# old school SS rubicon



## Rare177 (Sep 7, 2009)

looking at getting an old rubicon 102 to run active on my tweeters, does 25x2 @ 4ohm..
mids will be using an old PPI art amp

just wondering what peoples thoughts are on the rubicons?


----------



## rimshot (May 17, 2005)

one of my favorite amps ever if not my fave. These amps really have no flaws in my opinion and are at the peak of the point where more money spent on an amp in comparison nets you negligibly more performance for the money. The things Id do to have my bnib 6004 and 1002 back. They arent even that big for the power u get. Use it and itll put out more than 25 watts perchannel. In my experience they werent even that hard on my electrical system and that was when I had two reference 700 on my old Subaru's diminutive 60 amp alternator


----------



## Guy (Feb 16, 2006)

Rubis are one of my favorites as well.
And rimshot, am I the one who bought your amps? I purchased a couple items from somebody in Davis back when, but these things tend to blend together for me after a while.


----------



## sqshoestring (Jun 19, 2007)

I was told the early style rubicon was the last of the best. I used to use D60 amps on tweeters all the time with no problems, even high power systems. I have two rub302 here, used one on a 12 it hammered, but got them for highs lol.


----------



## dmazyn (Apr 29, 2008)

I am running my entire system on Rubicon's a 202 for the tweets (Morel Piccolo), a 702 for the mids (Dynaudio 160GT) and a 1002 for the sub (Morel Ultimo 12) and have no issues with them. 

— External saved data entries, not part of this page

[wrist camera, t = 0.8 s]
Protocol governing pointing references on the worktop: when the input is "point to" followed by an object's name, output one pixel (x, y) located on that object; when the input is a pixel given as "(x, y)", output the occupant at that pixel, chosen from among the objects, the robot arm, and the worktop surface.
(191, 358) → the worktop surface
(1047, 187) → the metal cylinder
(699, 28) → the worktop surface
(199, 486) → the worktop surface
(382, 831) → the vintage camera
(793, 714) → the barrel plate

Just clean reliable power.


----------



## wes007parks (Mar 15, 2010)

i agree i have a rubi picasso class a im using now its on if mot the best SQ amps i ever had


----------



## redcalimp5 (Sep 10, 2007)

I'm not sure if it's a part of the Rubicon family or not, but I'm using a Soundstream D100II to power my tweeters, and I've been very pleased with it. 

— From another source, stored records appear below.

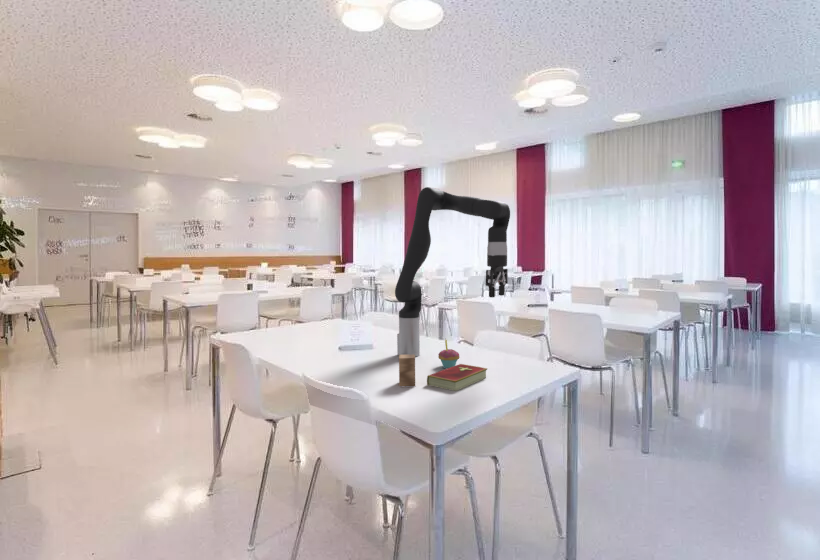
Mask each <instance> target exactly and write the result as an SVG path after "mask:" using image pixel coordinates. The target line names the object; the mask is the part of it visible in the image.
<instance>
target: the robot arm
mask: <svg viewBox="0 0 820 560" xmlns="http://www.w3.org/2000/svg"><path fill="white" fill-rule="evenodd" d="M415 207H416V209H415V216H414V220H413V225H412V229H411V233H410V234H411V235H410V237H409V240H408V244H407V249H406V252H405V257H404V262H403V265H402V268H401V271H400V274H399V276H398V280H397V283H396V286H395V290H394V296H395V298H396V300H397V302H399V303H403V304H404V305H403V307H402V308H401V309H400V310H399V312H398V333H397V335H396V337H397V338H396V339H397V341H396V343H397V344H396V345H397V352H396V353H397V355H398V356H399V355H412V354H415V357H419V356H420V354H421V352H420V350H421V349H420V347H421V346H420V336H421V335H420V313H421V310H422V300H423V299H422V296H423V295H422V293H423V292H422V287H421V284H420V283H418V281H416V280H415V277H416V274H417V272H418V271H419V269H420V268H421V266H423V264H424V262H425V261H426V259H427V257H428V256H429V251H430V248H431V244H432V237H431V232H430V218H431V216H432V215H431V214H432V211H443V210H444V211H454V212H458V213H461V214H464V215H468V216H473V217H481V218H485V219H488V220H493V223H492V226H491V227H489V228H488V232H487V247H486V249H487V251H486V252H487V253H486V258H487V259H486V265H487V267H488V268H489V267H490V269H486V270H485V287H488V297H489V298H496V285H497V283H498V295H499V296H503V297H504V296H505V295H506V294H505V293H506V289H505V288H506V286H507V284H508V281H509V280H508V279H509V277H508V276H509V275H508V273H509V272H508V268H505V267H507V266H508V243H507V242H508V240H507V238H508V237H507V236H508V235H507V231H508V227H509V223H510V219H511V209H510V206H509V204H508V203H506V202H504V201H498V200H492V199H490V200H489V199H483V198H481V197H474V196H466V195H463V196H462V195H455V194H452V193H449V192H447V191H444V190H441V189H440V188H434V187H427V186H426V187H423V188H422V189H421V190H420V191H419V194H418V197H417V203H416V206H415Z"/></svg>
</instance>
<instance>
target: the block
mask: <svg viewBox="0 0 820 560" xmlns="http://www.w3.org/2000/svg"><path fill="white" fill-rule="evenodd" d="M398 366H399V367H398V369H399V370H398V373H399V375H398V377H399V380H398V384H399V386H415V387H416V356H415V354H412V355H398Z"/></svg>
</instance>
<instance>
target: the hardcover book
mask: <svg viewBox="0 0 820 560" xmlns="http://www.w3.org/2000/svg"><path fill="white" fill-rule="evenodd" d="M487 370H488V368H487V367H483V366H482V367H481V366H476V365H470V364H465V363H459V364H456V365H455V366H453V367H450V368H444V369H442V370H439V371H436V372H433V373H430V374H428V375H427V377H426V386H430V385H431V387H435V386H436V388H439V387H440V388H441V389H444V390H448V389H449V390H450V391H453V392H456V391H459V390H462V389H464V388H466V387H468V386H470V385H472V384H475V383H477V382H480V381H482V380H485V379H486V378H487ZM449 390H448V391H449Z"/></svg>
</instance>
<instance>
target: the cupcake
mask: <svg viewBox="0 0 820 560" xmlns="http://www.w3.org/2000/svg"><path fill="white" fill-rule="evenodd" d="M444 343H445V349H443V350H440V351H439V353H437V354H438V359H439V360H440V361H441V365H442V367H443V368H444V369H448V368H450V367H453V366H456V365H457V362H458V360H459V359H460V354H459V352H458V351H456V350H455V349H450V348H449V349H448V339H446V338H445V340H444Z"/></svg>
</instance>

I really like that it has seperate L/R gain controls.


----------



## Guy (Feb 16, 2006)

redcalimp5 said:


> I'm not sure if it's a part of the Rubicon family or not, but I'm using a Soundstream D100II to power my tweeters, and I've been very pleased with it.
> 
> I really like that it has seperate L/R gain controls.



The D100II is one of the earlier models, before Rubicon and before Reference.
Classic, well designed and built amplifiers.


----------